Weibull Baseline Hazards

Suppose first that the multistate cure model was fit assuming Weibull baseline hazards. We can run the RShiny app using the following code:

STATEOCCUPANCYWEIB(times = seq(0,max(datWIDE$Y_D),1), TransCov, 
          newCov = data.frame(X1 = c(0,0.5), X2 = c(0,0.5)), beta = fit[[1]], alpha = fit[[2]], 
          scale = fit[[3]], shape = fit[[4]])

where times is a vector of the times at which the probabilities should be estimated, TransCov is the same as before, and newCov is a data frame containing the covariate values we want to make predictions for. The structure of newCov should match the structure of Cov from the multistate cure model fit. beta, alpha, scale, and shape are the estimated parameter values from the multistate cure model fit.

Cox (Non-parametric) Baseline Hazards, Fit using EM Algorithm

Suppose next that the multistate cure model was fit assuming Cox baseline hazards and using data that had no missing covariates or unequal censoring. We can run the corresponding RShiny app using the following code:

Haz = BaselineHazard_NOIMP(datWIDE, Cov, beta = fit[[1]], alpha = fit[[2]], TransCov, ASSUME = 'SameHazard', p = fit[[5]]) 
STATEOCCUPANCYCOX_NOIMP(times = seq(0,max(datWIDE$Y_D),1), TransCov, 
          newCov = data.frame(X1 = c(0,0.5), X2 = c(0,0.5)), beta = fit[[1]], alpha = fit[[2]], 
          Haz_13 = Haz[[1]], Haz_24 = Haz[[2]], Haz_14 = Haz[[3]], Haz_34 = Haz[[4]])

Here, the function BaselineHazard_NOIMP provides the estimate for the cumulative baseline hazard function for each transition at the final iteration of the EM algorithm.
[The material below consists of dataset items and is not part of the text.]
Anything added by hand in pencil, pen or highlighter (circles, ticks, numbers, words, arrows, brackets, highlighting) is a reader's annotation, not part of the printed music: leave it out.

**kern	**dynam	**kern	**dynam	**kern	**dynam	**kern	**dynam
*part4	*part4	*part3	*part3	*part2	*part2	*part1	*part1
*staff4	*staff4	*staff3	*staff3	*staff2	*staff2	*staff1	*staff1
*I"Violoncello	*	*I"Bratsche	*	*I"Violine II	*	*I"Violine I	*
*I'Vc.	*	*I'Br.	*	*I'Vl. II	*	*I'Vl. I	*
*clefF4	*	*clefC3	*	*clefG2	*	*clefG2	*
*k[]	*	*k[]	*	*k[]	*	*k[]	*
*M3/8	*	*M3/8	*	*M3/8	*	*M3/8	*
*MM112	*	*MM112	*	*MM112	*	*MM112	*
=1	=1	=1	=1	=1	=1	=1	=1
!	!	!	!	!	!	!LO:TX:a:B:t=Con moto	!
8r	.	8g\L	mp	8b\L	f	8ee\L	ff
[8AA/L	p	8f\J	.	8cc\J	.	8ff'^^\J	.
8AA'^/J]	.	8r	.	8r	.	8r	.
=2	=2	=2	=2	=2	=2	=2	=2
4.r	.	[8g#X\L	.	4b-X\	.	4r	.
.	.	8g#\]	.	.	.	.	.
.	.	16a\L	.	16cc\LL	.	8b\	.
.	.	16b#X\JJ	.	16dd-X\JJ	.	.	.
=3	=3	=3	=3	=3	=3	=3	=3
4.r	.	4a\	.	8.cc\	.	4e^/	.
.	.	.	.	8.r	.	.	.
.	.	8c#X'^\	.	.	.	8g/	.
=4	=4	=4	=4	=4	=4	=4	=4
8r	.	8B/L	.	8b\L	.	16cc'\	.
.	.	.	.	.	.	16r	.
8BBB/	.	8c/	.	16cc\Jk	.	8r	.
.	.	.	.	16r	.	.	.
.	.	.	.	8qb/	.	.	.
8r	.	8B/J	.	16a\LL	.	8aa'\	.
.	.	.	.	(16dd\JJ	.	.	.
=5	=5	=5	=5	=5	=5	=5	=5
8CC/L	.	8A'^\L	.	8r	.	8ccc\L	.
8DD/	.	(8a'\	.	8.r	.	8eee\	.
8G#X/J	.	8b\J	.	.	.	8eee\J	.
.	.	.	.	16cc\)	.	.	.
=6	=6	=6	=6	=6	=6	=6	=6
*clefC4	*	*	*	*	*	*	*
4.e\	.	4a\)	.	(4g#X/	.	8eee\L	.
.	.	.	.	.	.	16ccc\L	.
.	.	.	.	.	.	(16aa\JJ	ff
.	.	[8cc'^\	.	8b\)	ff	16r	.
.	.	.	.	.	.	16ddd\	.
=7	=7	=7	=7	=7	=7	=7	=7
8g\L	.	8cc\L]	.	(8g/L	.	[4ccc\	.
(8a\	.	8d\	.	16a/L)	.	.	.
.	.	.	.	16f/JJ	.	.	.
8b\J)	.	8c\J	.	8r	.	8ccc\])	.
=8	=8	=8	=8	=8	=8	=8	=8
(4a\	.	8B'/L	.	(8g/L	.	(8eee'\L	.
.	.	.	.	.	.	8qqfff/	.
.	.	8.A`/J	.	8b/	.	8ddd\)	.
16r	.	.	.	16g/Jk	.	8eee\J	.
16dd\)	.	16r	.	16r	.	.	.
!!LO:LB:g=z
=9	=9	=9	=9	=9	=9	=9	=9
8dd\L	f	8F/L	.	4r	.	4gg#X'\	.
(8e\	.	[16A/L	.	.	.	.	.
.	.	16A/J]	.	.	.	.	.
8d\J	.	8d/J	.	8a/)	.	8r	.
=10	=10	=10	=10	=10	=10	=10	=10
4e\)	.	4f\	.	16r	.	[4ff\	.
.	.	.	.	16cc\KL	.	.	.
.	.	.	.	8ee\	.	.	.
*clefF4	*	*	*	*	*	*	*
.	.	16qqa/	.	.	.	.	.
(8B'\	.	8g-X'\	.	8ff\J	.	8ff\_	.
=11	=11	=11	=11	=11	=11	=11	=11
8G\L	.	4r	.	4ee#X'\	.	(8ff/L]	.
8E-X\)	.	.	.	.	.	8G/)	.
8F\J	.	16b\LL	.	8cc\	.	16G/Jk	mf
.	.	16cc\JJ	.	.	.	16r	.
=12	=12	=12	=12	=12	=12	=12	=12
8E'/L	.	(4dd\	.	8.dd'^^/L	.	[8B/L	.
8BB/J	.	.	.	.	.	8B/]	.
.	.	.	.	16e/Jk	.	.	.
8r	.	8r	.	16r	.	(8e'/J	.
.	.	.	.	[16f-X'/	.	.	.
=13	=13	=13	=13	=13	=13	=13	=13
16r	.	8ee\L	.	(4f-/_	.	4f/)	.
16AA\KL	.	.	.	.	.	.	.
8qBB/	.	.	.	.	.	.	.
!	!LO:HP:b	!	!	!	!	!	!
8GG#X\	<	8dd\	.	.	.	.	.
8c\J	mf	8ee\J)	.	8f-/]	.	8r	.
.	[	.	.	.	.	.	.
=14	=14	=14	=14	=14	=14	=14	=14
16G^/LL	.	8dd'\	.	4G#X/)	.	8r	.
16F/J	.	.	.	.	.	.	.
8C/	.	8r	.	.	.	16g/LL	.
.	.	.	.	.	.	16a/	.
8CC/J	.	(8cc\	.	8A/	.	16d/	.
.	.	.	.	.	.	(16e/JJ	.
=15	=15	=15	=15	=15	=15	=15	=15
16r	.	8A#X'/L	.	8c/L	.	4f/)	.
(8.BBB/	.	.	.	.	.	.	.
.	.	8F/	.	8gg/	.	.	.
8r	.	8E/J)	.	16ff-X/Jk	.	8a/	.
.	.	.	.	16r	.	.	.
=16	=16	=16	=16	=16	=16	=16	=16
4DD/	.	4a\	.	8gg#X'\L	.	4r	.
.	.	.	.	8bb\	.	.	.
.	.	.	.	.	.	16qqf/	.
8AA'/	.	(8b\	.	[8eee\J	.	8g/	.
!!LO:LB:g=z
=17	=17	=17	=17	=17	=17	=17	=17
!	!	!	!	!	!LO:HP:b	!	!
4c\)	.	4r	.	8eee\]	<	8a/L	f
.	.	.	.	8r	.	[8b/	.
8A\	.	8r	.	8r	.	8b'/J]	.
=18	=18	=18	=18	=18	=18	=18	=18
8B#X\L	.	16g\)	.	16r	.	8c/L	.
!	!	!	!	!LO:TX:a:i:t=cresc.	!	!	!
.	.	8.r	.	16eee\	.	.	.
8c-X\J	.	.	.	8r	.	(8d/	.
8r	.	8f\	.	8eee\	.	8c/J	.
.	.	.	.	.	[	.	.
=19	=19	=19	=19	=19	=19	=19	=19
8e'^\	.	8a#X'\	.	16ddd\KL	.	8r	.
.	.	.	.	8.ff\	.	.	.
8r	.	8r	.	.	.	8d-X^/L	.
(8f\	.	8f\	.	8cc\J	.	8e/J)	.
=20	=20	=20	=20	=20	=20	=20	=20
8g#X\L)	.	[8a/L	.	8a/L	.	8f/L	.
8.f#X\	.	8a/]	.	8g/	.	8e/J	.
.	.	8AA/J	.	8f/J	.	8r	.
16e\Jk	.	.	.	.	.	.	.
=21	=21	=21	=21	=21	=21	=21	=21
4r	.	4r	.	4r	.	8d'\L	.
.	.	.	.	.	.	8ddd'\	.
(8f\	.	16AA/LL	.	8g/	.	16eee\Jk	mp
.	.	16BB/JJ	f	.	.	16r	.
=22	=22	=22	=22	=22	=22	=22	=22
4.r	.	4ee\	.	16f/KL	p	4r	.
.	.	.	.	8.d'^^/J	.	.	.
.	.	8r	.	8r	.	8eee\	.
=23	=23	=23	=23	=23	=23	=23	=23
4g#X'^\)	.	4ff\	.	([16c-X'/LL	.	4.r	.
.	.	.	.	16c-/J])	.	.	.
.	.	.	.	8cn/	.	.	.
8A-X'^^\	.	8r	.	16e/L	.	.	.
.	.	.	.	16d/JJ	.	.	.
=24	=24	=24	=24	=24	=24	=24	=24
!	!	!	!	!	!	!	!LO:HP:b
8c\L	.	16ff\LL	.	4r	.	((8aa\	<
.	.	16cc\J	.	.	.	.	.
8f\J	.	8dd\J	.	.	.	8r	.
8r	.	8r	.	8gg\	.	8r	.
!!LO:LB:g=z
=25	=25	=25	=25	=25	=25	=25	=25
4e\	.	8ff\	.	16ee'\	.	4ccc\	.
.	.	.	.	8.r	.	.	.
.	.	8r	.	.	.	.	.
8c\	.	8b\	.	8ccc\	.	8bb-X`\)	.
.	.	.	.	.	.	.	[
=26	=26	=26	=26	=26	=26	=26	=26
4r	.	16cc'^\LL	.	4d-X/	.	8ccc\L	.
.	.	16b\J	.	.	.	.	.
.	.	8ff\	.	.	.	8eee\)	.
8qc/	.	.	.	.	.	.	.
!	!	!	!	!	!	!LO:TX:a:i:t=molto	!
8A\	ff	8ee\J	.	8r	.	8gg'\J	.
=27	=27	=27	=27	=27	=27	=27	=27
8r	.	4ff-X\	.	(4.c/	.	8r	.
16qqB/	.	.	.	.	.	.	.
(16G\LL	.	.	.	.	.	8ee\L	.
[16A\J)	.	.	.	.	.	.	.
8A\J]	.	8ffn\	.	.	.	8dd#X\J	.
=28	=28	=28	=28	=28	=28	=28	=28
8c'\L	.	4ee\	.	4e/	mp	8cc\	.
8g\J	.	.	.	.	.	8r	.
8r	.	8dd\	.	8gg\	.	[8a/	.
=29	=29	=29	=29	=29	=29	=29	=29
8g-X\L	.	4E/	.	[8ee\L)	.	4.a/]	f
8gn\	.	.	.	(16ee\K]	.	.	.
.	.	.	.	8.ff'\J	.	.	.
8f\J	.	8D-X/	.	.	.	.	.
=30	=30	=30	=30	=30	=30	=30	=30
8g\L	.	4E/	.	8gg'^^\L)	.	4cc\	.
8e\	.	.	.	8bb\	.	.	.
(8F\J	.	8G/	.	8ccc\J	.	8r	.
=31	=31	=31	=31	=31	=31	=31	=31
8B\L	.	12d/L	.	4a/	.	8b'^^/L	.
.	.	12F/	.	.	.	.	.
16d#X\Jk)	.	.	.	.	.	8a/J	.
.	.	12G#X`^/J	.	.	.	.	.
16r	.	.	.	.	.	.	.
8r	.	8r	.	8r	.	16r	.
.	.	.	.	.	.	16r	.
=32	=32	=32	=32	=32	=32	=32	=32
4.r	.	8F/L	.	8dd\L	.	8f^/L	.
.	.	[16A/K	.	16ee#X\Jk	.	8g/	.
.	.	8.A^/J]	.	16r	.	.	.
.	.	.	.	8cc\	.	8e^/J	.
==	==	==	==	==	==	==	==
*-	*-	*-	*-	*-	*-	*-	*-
We use these cumulative hazards to estimate the state occupancy probabilities.beta and alpha are the estimated parameter values from the multistate cure model fit, and TransCov, Cov, and ASSUME are the same as in MultiCure. newCov is a data frame containing the covariate values we want to make predictions for. The structure of newCov should match the structure of Cov from the multistate cure model fit.